There may not be another month of the year that quite compares to November. It’s the bitter end of the term, it’s dark all the time, winter is digging in its heels and between term papers and scrambling to finish assignments — there is a lot to keep track of.
Like us, November is heavy and lethargic — weighed down with strange challenges and strange events. It’s a quagmire of a month and it’s about time to unpack everything that has occurred.
So let’s take a look at a few of the things that have been shoe-horned into these 30 days.
Back in the summer of 1999, a strange writing project surfaced after a couple dozen people from California decided they wanted to write a novel. And if that wasn’t a challenge in itself, they decided to do it all in one month’s time.
After the trial run, the founder of this endeavour decided to move the challenge to the bleak month of November — where us writers, hitting stride in our seasonal depression, find the warmth of our laptops to be a comfort in trying times.
This national novel writing month is aptly condensed into a mouthful of an acronym known as NaNoWriMo — uttering it out loud is a bit like stuffing your face full of soda crackers and trying to speak. But each year, budding writers from all over the world try to bang out 50,000 words before the clock strikes midnight on Nov. 30. The winner: anyone who manages to hit word count gets bragging ‘writes’ — I mean rights — and not much else.
There have been a couple success stories out of the 20 long years of NaNoWriMo. In 2006, Sara Gruen published her novel Water for Elephants, an original NaNoWriMo creation. The book became a New York Times bestseller and a film adaptation featuring heavy hitters like Robert Pattinson, Reese Witherspoon and Christoph Waltz.
But over the past few years, NaNoWriMo has become kind of gimmicky. If you want to write the next great novel, then just do it. Sit down at your computer and pour your soul into it. Don’t wait for November and don’t write for the sake of hitting word count. Write because you love it. Write because you love the way words and sentences bring you satisfaction — rolling around in your brain like a smooth, polished stone.
NaNoWriMo isn’t the only challenge that beckons to us in November. For years, the month has been synonymous with moustaches and men’s health. Back in 2003, 30 dudes from Australia decided to grow a ‘stache. They didn’t raise any money that year, but they did garner attention.
The next November over 400 people joined the hair growing initiative, and this time they raised funds for prostate cancer awareness and research.

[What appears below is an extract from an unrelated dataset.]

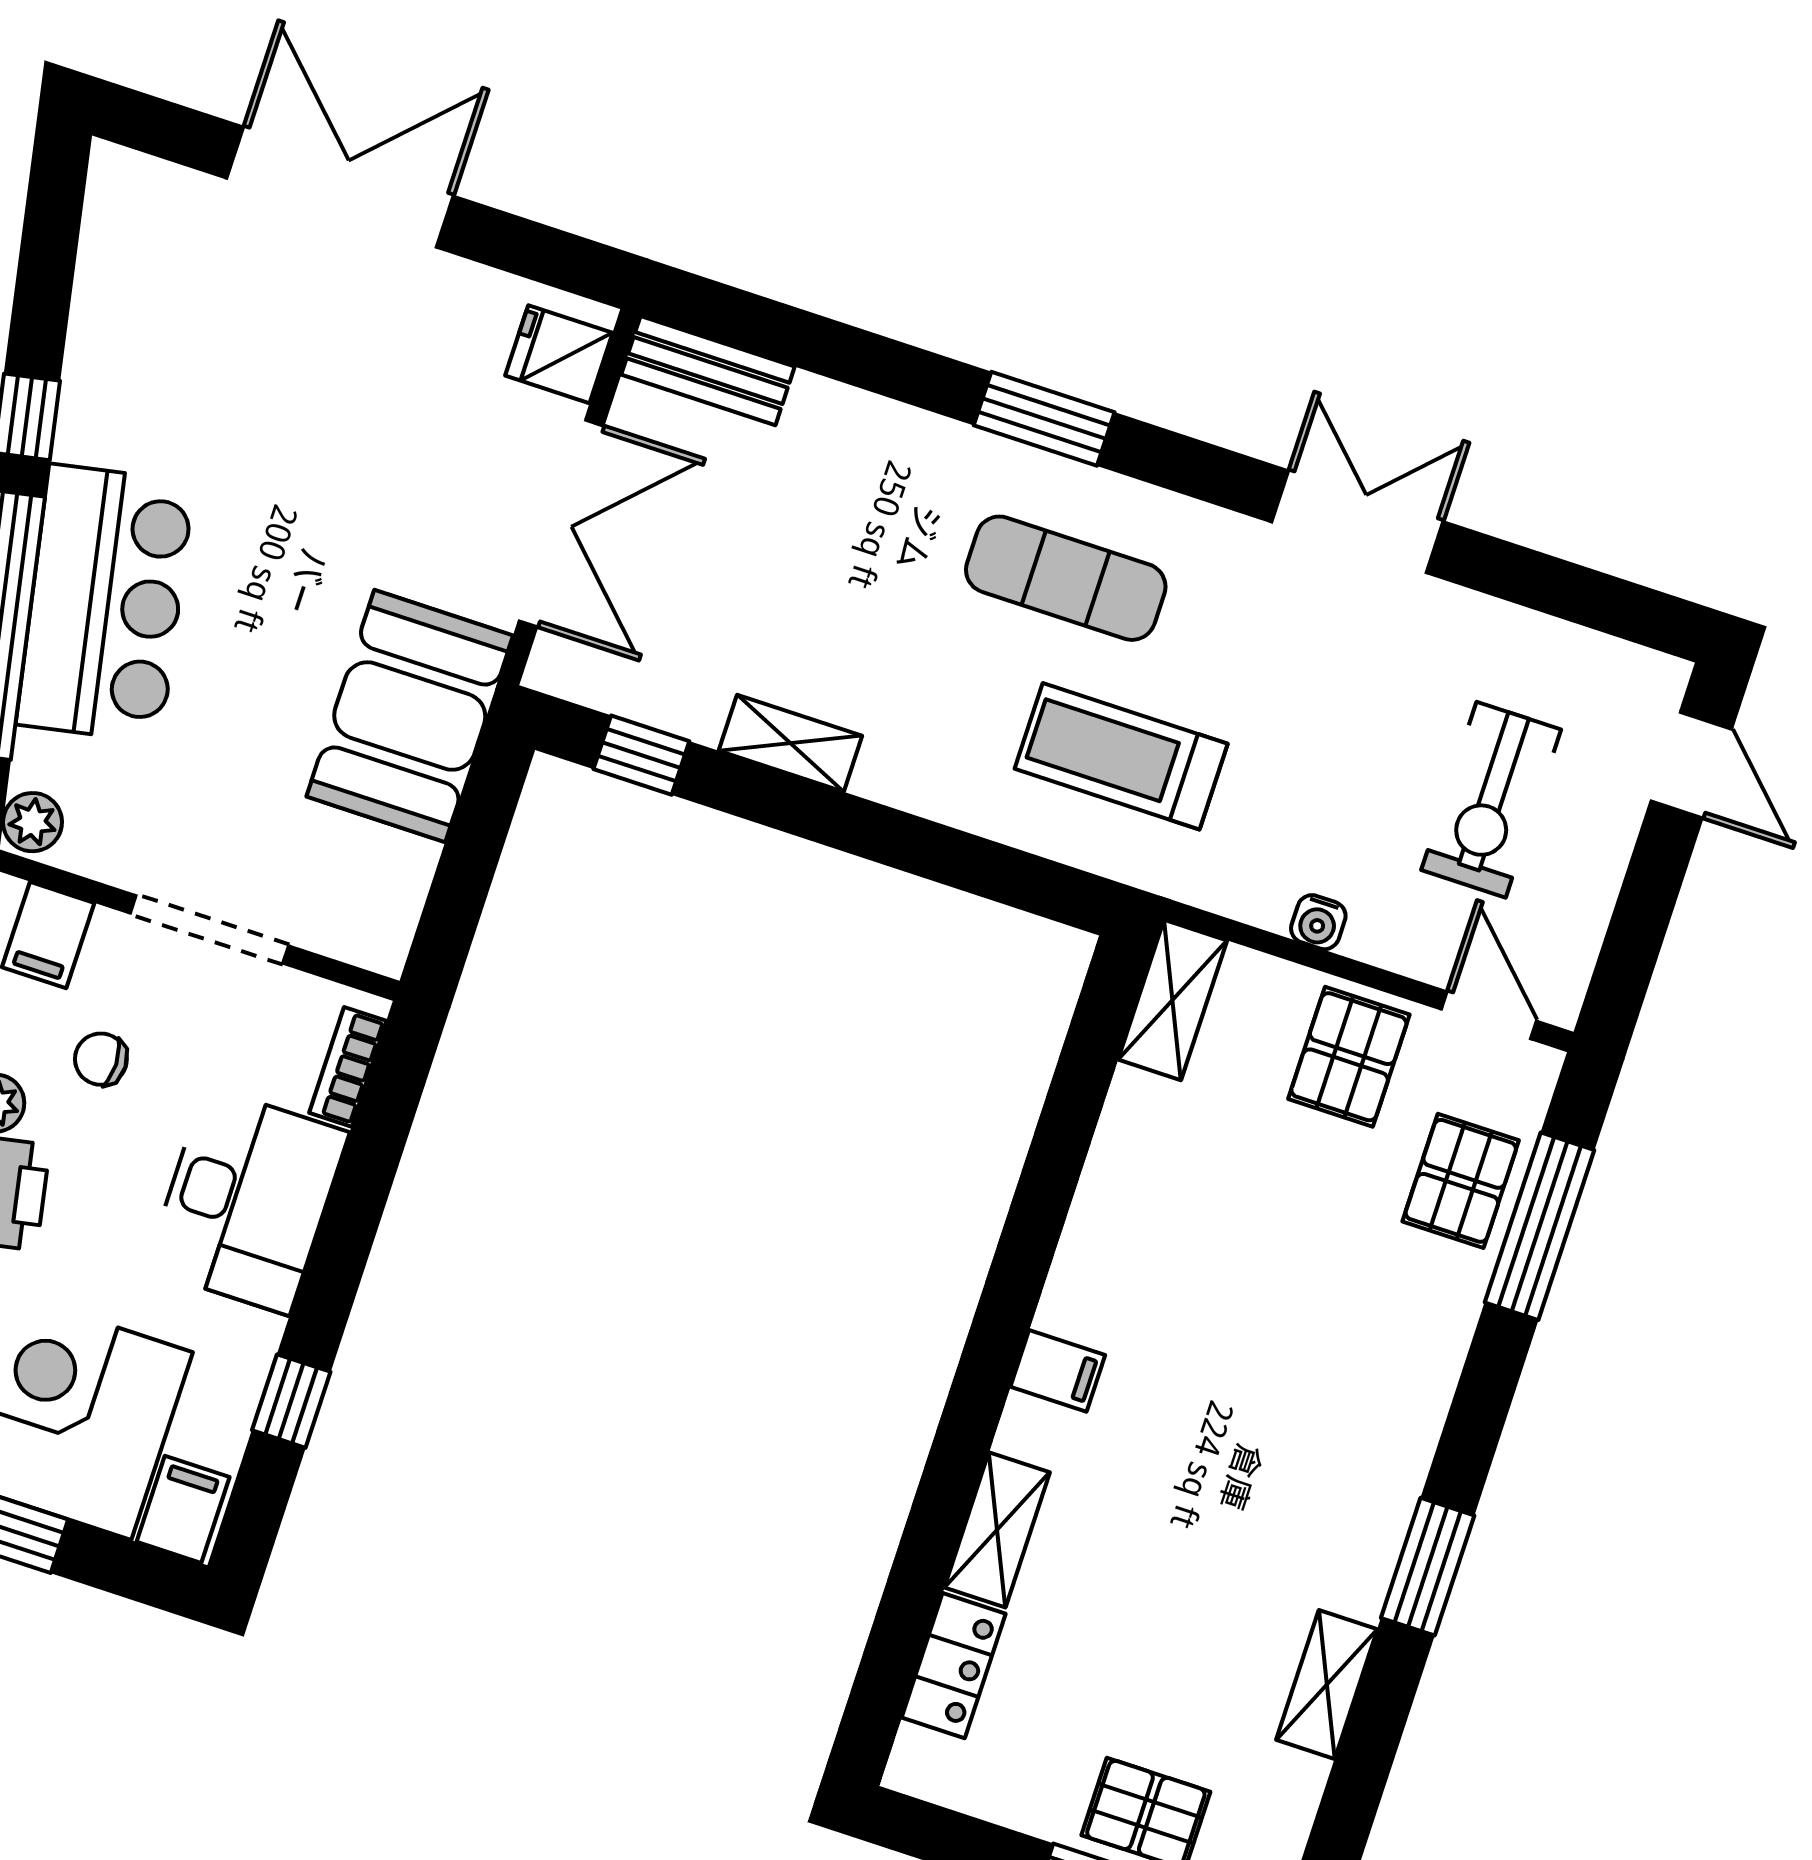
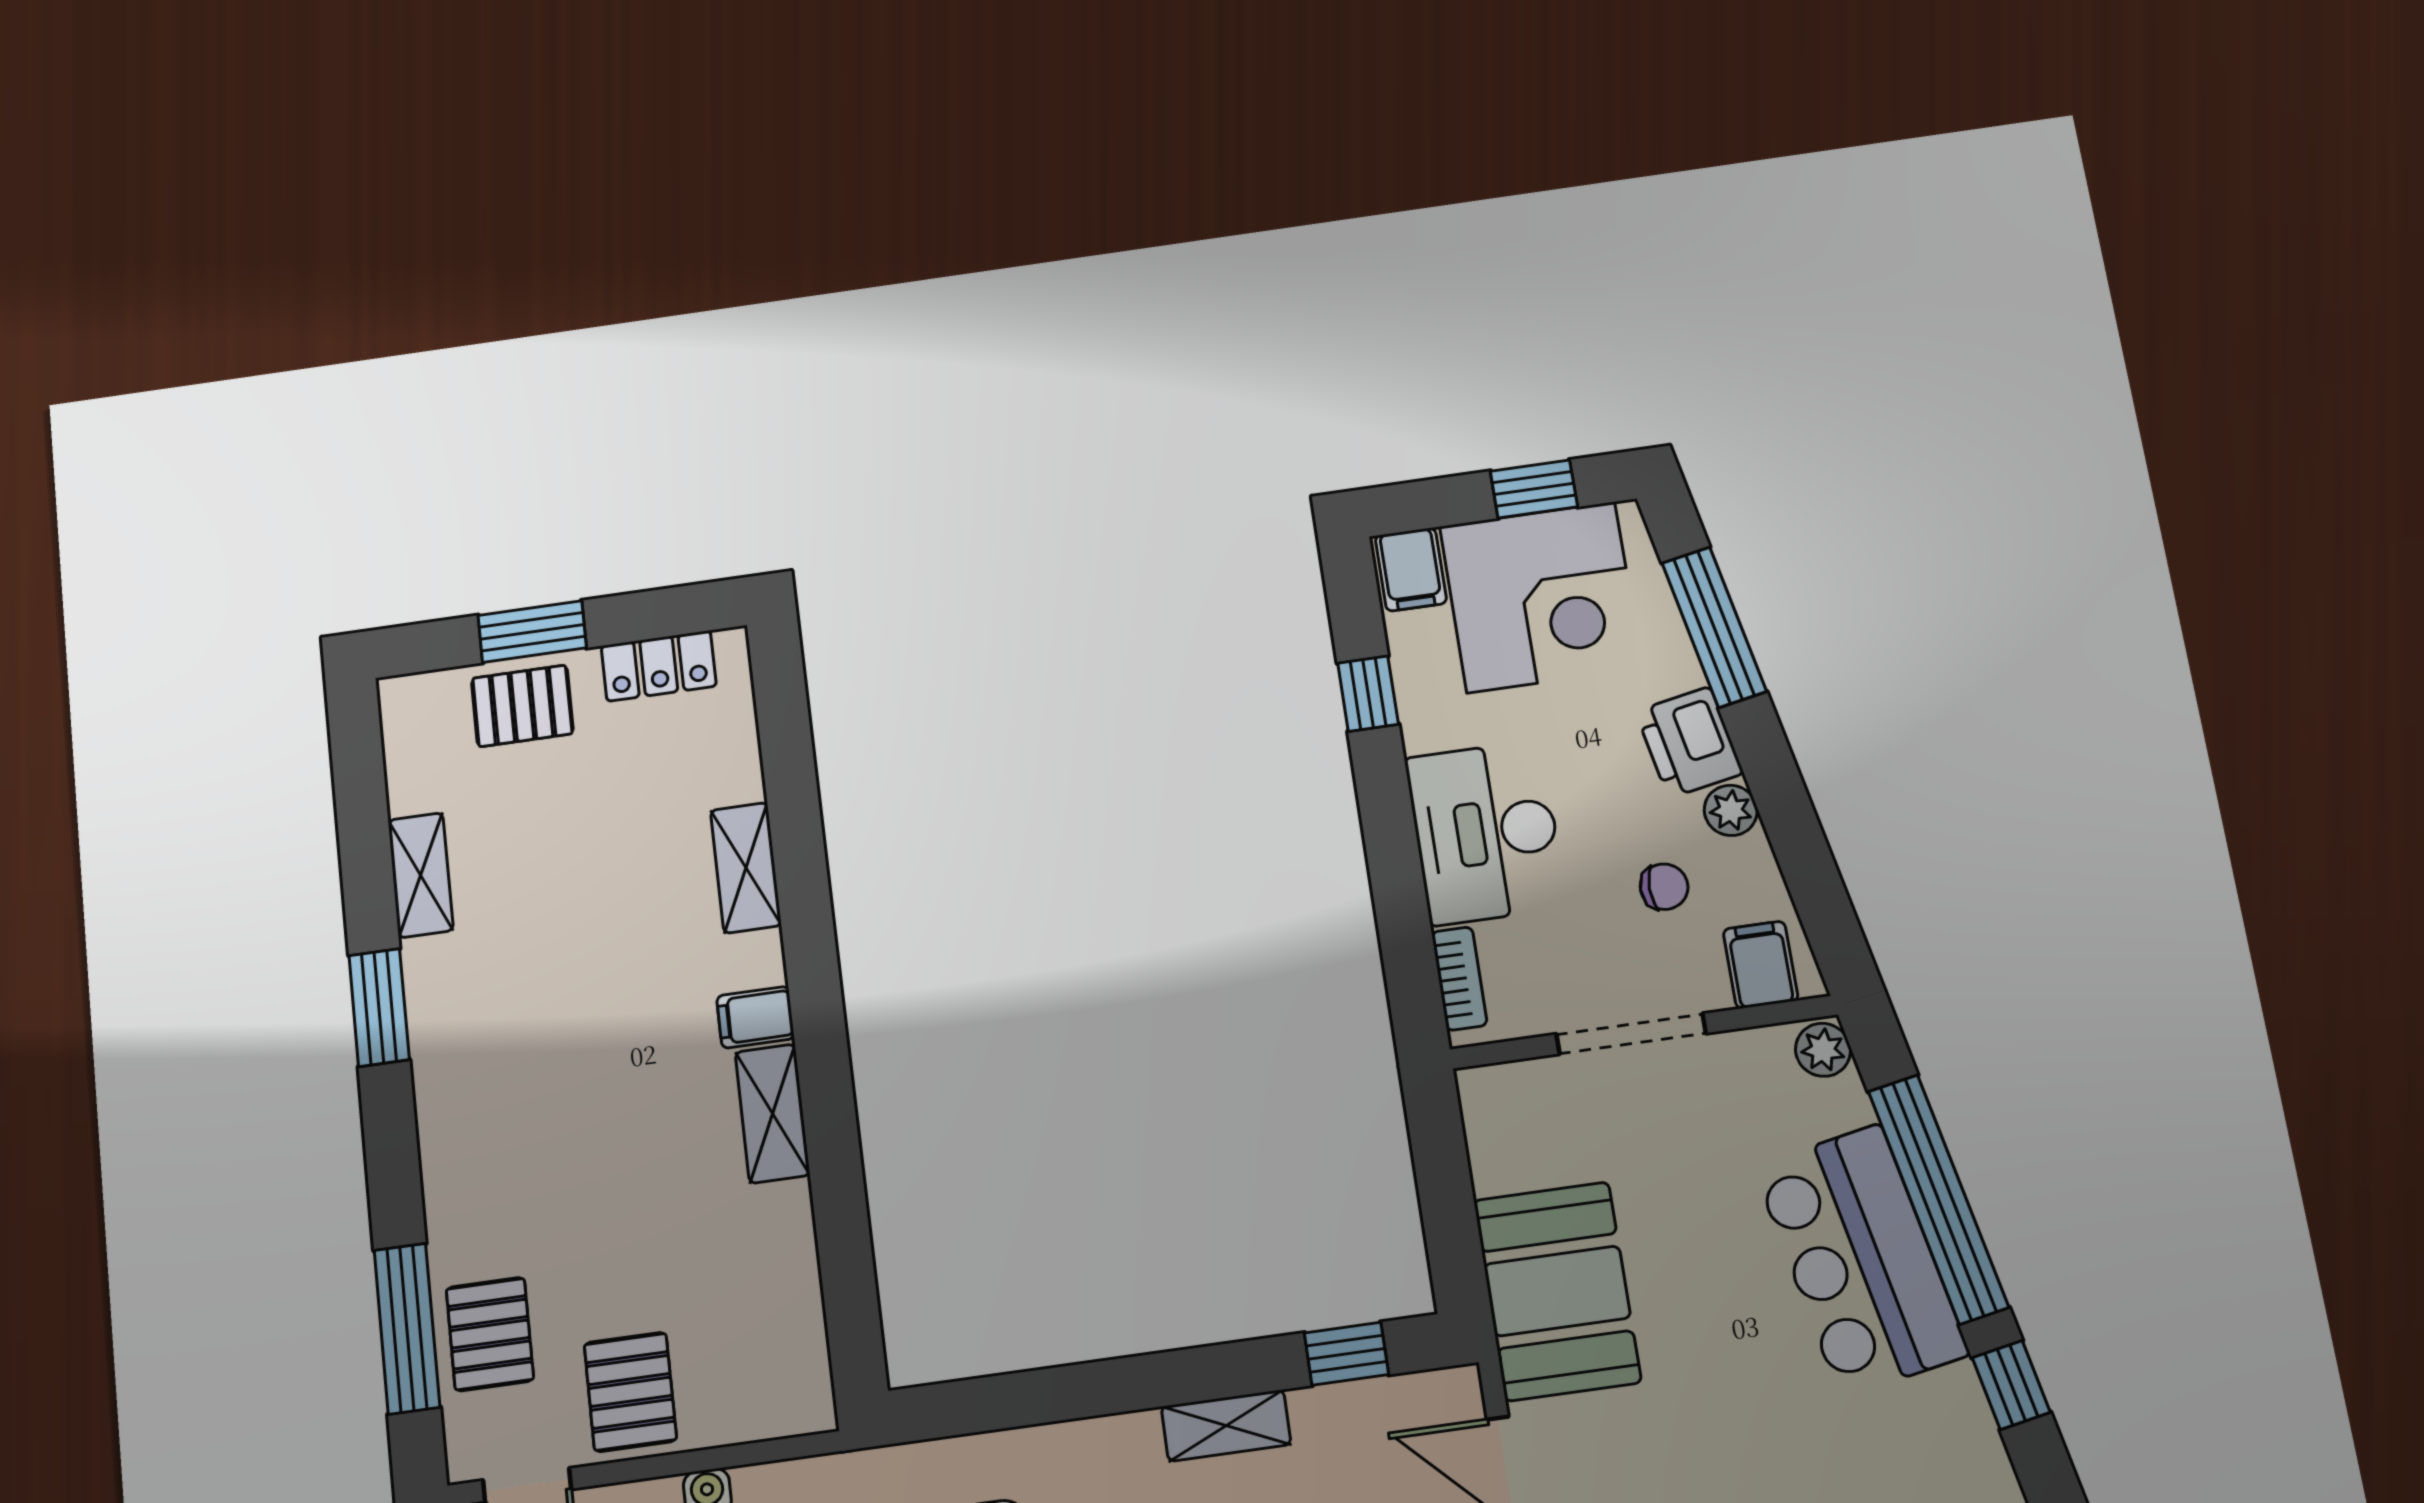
shelving: (1173, 1000) -> (772, 1114), moved
locker: (954, 1666) -> (659, 666), moved, turned -90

From then on, the tradition blossomed — spanning the globe and raising both money and awareness for men’s physical and mental health. In the past 16 years, over five million people have participated and the movement has funded over 1,200 health projects.
Movember generates conversation that is often times hard to broach, but this year, there seems to be less talk circulating and less moustaches gracing once-baby-faced lips. Movember seems to have gone silent and has since been replaced with talk of another challenge that has been birthed from the dark, bleak void of the internet.

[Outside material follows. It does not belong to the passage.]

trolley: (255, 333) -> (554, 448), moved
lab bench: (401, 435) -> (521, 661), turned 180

No Nut November busted onto the scene several years ago and has only gained momentum through memes since. This is a bizarre ritual where men forgo ejaculating for an entire month. That is one month of men avoiding an orgasm at all costs. No masturbation. No sex. No nuttin’.
It has people questioning if this is real or an elaborate hoax, like the Tide Pod challenge. Is it the male equivalent of a detox program? A way to reach enlightenment?
But there are whispers of a more insidious origin to the No Nut movement — talks of it being birth from misogynistic circle-jerk forums where everyone is just jacking off into the void. Whatever the case, No Nut November seems to perpetuate the stigma that there is something inherently wrong with masturbation, orgasms and the act of sex in general.
Perhaps people are participating in the trend because of some personal challenge or some holistic experiment. Perhaps no one is partaking in it at all. Either way, November is the time when people couple up. Throwing an abstinence challenge into the mix seems like an ill-timed move. But that’s none of my business.